→ **Action requise**
Recopiez mot pour mot toutes les lignes des enregistrements qui suivent.

------------------------------------------------------------------------

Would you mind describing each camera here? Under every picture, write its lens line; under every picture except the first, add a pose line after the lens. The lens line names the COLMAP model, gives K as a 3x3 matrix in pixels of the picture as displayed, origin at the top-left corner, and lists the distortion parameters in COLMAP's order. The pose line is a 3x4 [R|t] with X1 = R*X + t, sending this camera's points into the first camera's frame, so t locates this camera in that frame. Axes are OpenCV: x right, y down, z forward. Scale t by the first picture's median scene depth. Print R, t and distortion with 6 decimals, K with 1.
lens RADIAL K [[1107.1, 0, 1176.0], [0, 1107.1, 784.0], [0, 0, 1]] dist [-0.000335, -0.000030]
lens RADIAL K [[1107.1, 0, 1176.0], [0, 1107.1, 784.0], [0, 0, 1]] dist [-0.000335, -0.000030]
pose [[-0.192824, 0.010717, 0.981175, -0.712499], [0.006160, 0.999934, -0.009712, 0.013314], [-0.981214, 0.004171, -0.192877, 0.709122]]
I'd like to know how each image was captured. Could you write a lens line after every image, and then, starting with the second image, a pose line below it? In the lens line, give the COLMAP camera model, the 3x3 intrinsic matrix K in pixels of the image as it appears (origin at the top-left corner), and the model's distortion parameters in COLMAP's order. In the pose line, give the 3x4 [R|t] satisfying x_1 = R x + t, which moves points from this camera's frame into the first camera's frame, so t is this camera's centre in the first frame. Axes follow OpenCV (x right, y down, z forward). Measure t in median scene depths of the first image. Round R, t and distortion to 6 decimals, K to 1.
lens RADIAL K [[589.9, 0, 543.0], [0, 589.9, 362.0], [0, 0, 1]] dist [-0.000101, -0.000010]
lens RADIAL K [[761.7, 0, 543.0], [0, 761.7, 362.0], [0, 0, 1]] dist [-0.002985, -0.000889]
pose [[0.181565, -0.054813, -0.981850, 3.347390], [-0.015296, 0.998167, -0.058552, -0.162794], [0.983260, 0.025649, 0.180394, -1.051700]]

------------------------------------------------------------------------

→ **Solution rédigée**
Would you mind describing each camera here? Under every picture, write its lens line; under every picture except the first, add a pose line after the lens. The lens line names the COLMAP model, gives K as a 3x3 matrix in pixels of the picture as displayed, origin at the top-left corner, and lists the distortion parameters in COLMAP's order. The pose line is a 3x4 [R|t] with X1 = R*X + t, sending this camera's points into the first camera's frame, so t locates this camera in that frame. Axes are OpenCV: x right, y down, z forward. Scale t by the first picture's median scene depth. Print R, t and distortion with 6 decimals, K with 1.
lens RADIAL K [[1107.1, 0, 1176.0], [0, 1107.1, 784.0], [0, 0, 1]] dist [-0.000335, -0.000030]
lens RADIAL K [[1107.1, 0, 1176.0], [0, 1107.1, 784.0], [0, 0, 1]] dist [-0.000335, -0.000030]
pose [[-0.192824, 0.010717, 0.981175, -0.712499], [0.006160, 0.999934, -0.009712, 0.013314], [-0.981214, 0.004171, -0.192877, 0.709122]]
I'd like to know how each image was captured. Could you write a lens line after every image, and then, starting with the second image, a pose line below it? In the lens line, give the COLMAP camera model, the 3x3 intrinsic matrix K in pixels of the image as it appears (origin at the top-left corner), and the model's distortion parameters in COLMAP's order. In the pose line, give the 3x4 [R|t] satisfying x_1 = R x + t, which moves points from this camera's frame into the first camera's frame, so t is this camera's centre in the first frame. Axes follow OpenCV (x right, y down, z forward). Measure t in median scene depths of the first image. Round R, t and distortion to 6 decimals, K to 1.
lens RADIAL K [[589.9, 0, 543.0], [0, 589.9, 362.0], [0, 0, 1]] dist [-0.000101, -0.000010]
lens RADIAL K [[761.7, 0, 543.0], [0, 761.7, 362.0], [0, 0, 1]] dist [-0.002985, -0.000889]
pose [[0.181565, -0.054813, -0.981850, 3.347390], [-0.015296, 0.998167, -0.058552, -0.162794], [0.983260, 0.025649, 0.180394, -1.051700]]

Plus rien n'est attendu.